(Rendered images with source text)
-*-

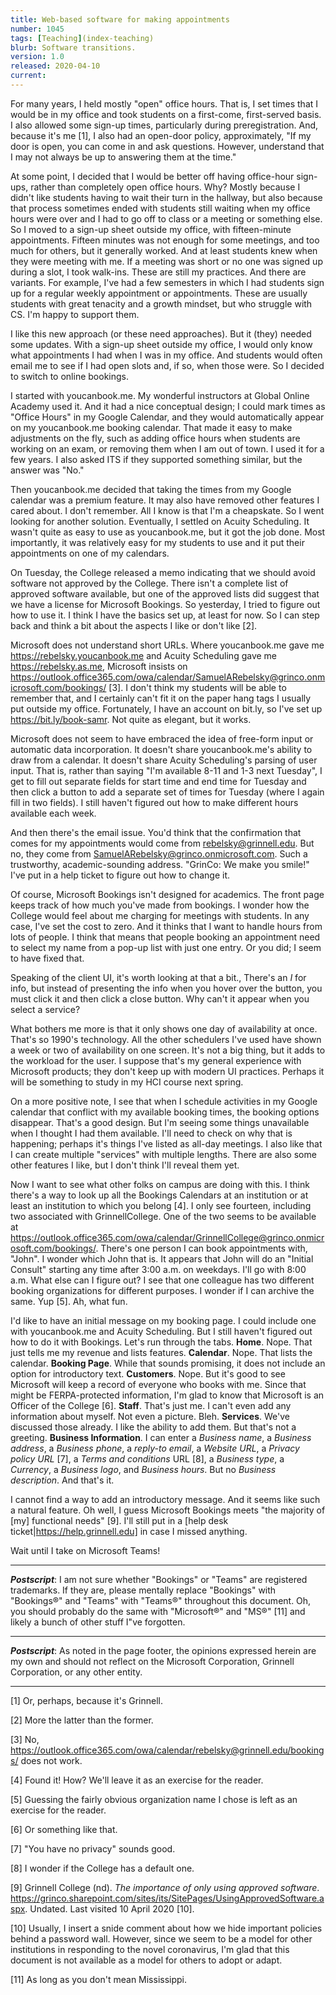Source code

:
 ```yaml
---
title: Web-based software for making appointments
number: 1045
tags: [Teaching](index-teaching)
blurb: Software transitions.
version: 1.0
released: 2020-04-10 
current: 
---
```

For many years, I held mostly "open" office hours.  That is, I set
times that I would be in my office and took students on a first-come,
first-served basis.  I also allowed some sign-up times, particularly
during preregistration.  And, because it's me [1], I also had an
open-door policy, approximately, "If my door is open, you can come
in and ask questions.  However, understand that I may not always
be up to answering them at the time."

At some point, I decided that I would be better off having office-hour
sign-ups, rather than completely open office hours.  Why?  Mostly
because I didn't like students having to wait their turn in the
hallway, but also because that process sometimes ended with students
still waiting when my office hours were over and I had to go off
to class or a meeting or something else.  So I moved to a sign-up
sheet outside my office, with fifteen-minute appointments.  Fifteen
minutes was not enough for some meetings, and too much for others,
but it generally worked.  And at least students knew when they were
meeting with me.  If a meeting was short or no one was signed up
during a slot, I took walk-ins.  These are still my practices.  And
there are variants.  For example, I've had a few semesters in which
I had students sign up for a regular weekly appointment or appointments.
These are usually students with great tenacity and a growth mindset,
but who struggle with CS.  I'm happy to support them.

I like this new approach (or these need approaches).  But it (they)
needed some updates.  With a sign-up sheet outside my office, I
would only know what appointments I had when I was in my office.  And
students would often email me to see if I had open slots and, if so,
when those were.  So I decided to switch to online bookings.

I started with youcanbook.me.  My wonderful instructors at Global
Online Academy used it.  And it had a nice conceptual design; I could
mark times as "Office Hours" in my Google Calendar, and they would 
automatically appear on my youcanbook.me booking calendar.  That
made it easy to make adjustments on the fly, such as adding office
hours when students are working on an exam, or removing them when
I am out of town.  I used it for a few years.  I also asked ITS if
they supported something similar, but the answer was "No."

Then youcanbook.me decided that taking the times from my Google
calendar was a premium feature.  It may also have removed other
features I cared about.  I don't remember.  All I know is that I'm
a cheapskate.  So I went looking for another solution.  Eventually,
I settled on Acuity Scheduling.  It wasn't quite as easy to
use as youcanbook.me, but it got the job done.  Most importantly,
it was relatively easy for my students to use and it put their
appointments on one of my calendars.

On Tuesday, the College released a memo indicating that we should
avoid software not approved by the College.  There isn't a complete
list of approved software available, but one of the approved lists
did suggest that we have a license for Microsoft Bookings.  So
yesterday, I tried to figure out how to use it.  I think I have the
basics set up, at least for now.  So I can step back and think a
bit about the aspects I like or don't like [2].

Microsoft does not understand short URLs.  Where youcanbook.me gave
me <https://rebelsky.youcanbook.me> and Acuity Scheduling gave me
<https://rebelsky.as.me>, Microsoft insists on
<https://outlook.office365.com/owa/calendar/SamuelARebelsky@grinco.onmicrosoft.com/bookings/> [3].
I don't think my students will be able to remember that, and I
certainly can't fit it on the paper hang tags I usually put outside
my office.  Fortunately, I have an account on bit.ly, so I've set
up <https://bit.ly/book-samr>.  Not quite as elegant, but it works.

Microsoft does not seem to have embraced the idea of free-form input
or automatic data incorporation.  It doesn't share youcanbook.me's
ability to draw from a calendar.  It doesn't share Acuity Scheduling's
parsing of user input.  That is, rather than saying "I'm available
8-11 and 1-3 next Tuesday", I get to fill out separate fields for
start time and end time for Tuesday and then click a button to add
a separate set of times for Tuesday (where I again fill in two fields).
I still haven't figured out how to make different hours available
each week.

And then there's the email issue.  You'd think that the confirmation 
that comes for my appointments would come from <rebelsky@grinnell.edu>.
But no, they come from <SamuelARebelsky@grinco.onmicrosoft.com>.  Such
a trustworthy, academic-sounding address.  "GrinCo: We make you smile!"
I've put in a help ticket to figure out how to change it.

Of course, Microsoft Bookings isn't designed for academics.
The front page keeps track of how much you've made from bookings.
I wonder how the College would feel about me charging for meetings
with students.  In any case, I've set the cost to zero.  And it thinks
that I want to handle hours from lots of people.  I think that means
that people booking an appointment need to select my name from a
pop-up list with just one entry.  Or you did; I seem to have fixed
that.

Speaking of the client UI, it's worth looking at that a bit., There's
an *I* for info, but instead of presenting the info when you hover
over the button, you must click it and then click a close button.  Why
can't it appear when you select a service?

What bothers me more is that it only shows one day of availability
at once.  That's so 1990's technology.  All the other schedulers
I've used have shown a week or two of availability on one screen.
It's not a big thing, but it adds to the workload for the user.  I
suppose that's my general experience with Microsoft products; they
don't keep up with modern UI practices.  Perhaps it will be something
to study in my HCI course next spring.

On a more positive note, I see that when I schedule activities in
my Google calendar that conflict with my available booking times, 
the booking options disappear.  That's a good design.  But I'm seeing
some things unavailable when I thought I had them available.  I'll
need to check on why that is happening; perhaps it's things I've
listed as all-day meetings.  I also like that I can create multiple
"services" with multiple lengths.  There are also some other features
I like, but I don't think I'll reveal them yet.

Now I want to see what other folks on campus are doing with this.
I think there's a way to look up all the Bookings Calendars at an
institution or at least an institution to which you belong [4].  I
only see fourteen, including two associated with GrinnellCollege.
One of the two seems to be available at
<https://outlook.office365.com/owa/calendar/GrinnellCollege@grinco.onmicrosoft.com/bookings/>.
There's one person I can book appointments with, "John".  I wonder
which John that is.  It appears that John will do an "Initial
Consult" starting any time after 3:00 a.m. on weekdays.  I'll go
with 8:00 a.m.  What else can I figure out?  I see that one colleague
has two different booking organizations for different purposes.  I
wonder if I can archive the same.  Yup [5].  Ah, what fun.

I'd like to have an initial message on my booking page.  I could
include one with youcanbook.me and Acuity Scheduling.  But I still
haven't figured out how to do it with Bookings.  Let's run through
the tabs.  **Home**.  Nope.  That just tells me my revenue and lists
features.  **Calendar**.  Nope.  That lists the calendar.  **Booking
Page**.  While that sounds promising, it does not include an option
for introductory text.  **Customers**. Nope.  But it's good to see
Microsoft will keep a record of everyone who books with me.  Since
that might be FERPA-protected information, I'm glad to know that
Microsoft is an Officer of the College [6].  **Staff**.  That's
just me.  I can't even add any information about myself.  Not even
a picture.  Bleh.  **Services**.  We've discussed those already.
I like the ability to add them.  But that's not a greeting.  **Business
Information**.  I can enter a *Business name*, a *Business address*,
a *Business phone*, a *reply-to email*, a *Website URL*, a *Privacy
policy URL* [7], a *Terms and conditions* URL [8], a *Business
type*, a *Currency*, a *Business logo*, and *Business hours*.  But
no *Business description*.  And that's it.

I cannot find a way to add an introductory message.  And it seems like
such a natural feature.  Oh well, I guess Microsoft Bookings meets
"the majority of [my] functional needs" [9].  I'll still put in a [help
desk ticket|https://help.grinnell.edu] in case I missed anything.

Wait until I take on Microsoft Teams!

---

**_Postscript_**: I am not sure whether "Bookings" or "Teams" are
registered trademarks.  If they are, please mentally replace
"Bookings" with "Bookings®" and "Teams" with "Teams®" throughout
this document.  Oh, you should probably do the same with
"Microsoft®" and "MS®" [11] and likely a bunch of other stuff I"ve
forgotten.

---

**_Postscript_**: As noted in the page footer, the opinions expressed
herein are my own and should not reflect on the Microsoft Corporation,
Grinnell Corporation, or any other entity.

---

[1] Or, perhaps, because it's Grinnell.

[2] More the latter than the former.

[3] No, <https://outlook.office365.com/owa/calendar/rebelsky@grinnell.edu/bookings/> does not work.

[4] Found it!  How?  We'll leave it as an exercise for the reader.

[5] Guessing the fairly obvious organization name I chose is left as
an exercise for the reader.

[6] Or something like that.

[7] "You have no privacy" sounds good.

[8] I wonder if the College has a default one.

[9] Grinnell College (nd). _The importance of only using approved software_.
<https://grinco.sharepoint.com/sites/its/SitePages/UsingApprovedSoftware.aspx>.
Undated.  Last visited 10 April 2020 [10].

[10] Usually, I insert a snide comment about how we hide important policies
behind a password wall.  However, since we seem to be a model for other
institutions in responding to the novel coronavirus, I'm glad that this
document is not available as a model for others to adopt or adapt.

[11] As long as you don't mean Mississippi.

-*-

Exercise directions – Go through the data, and copy each line in which the word "Acuity" appears.

Answer section –
I settled on Acuity Scheduling.  It wasn't quite as easy to
me <https://rebelsky.youcanbook.me> and Acuity Scheduling gave me
ability to draw from a calendar.  It doesn't share Acuity Scheduling's
include one with youcanbook.me and Acuity Scheduling.  But I still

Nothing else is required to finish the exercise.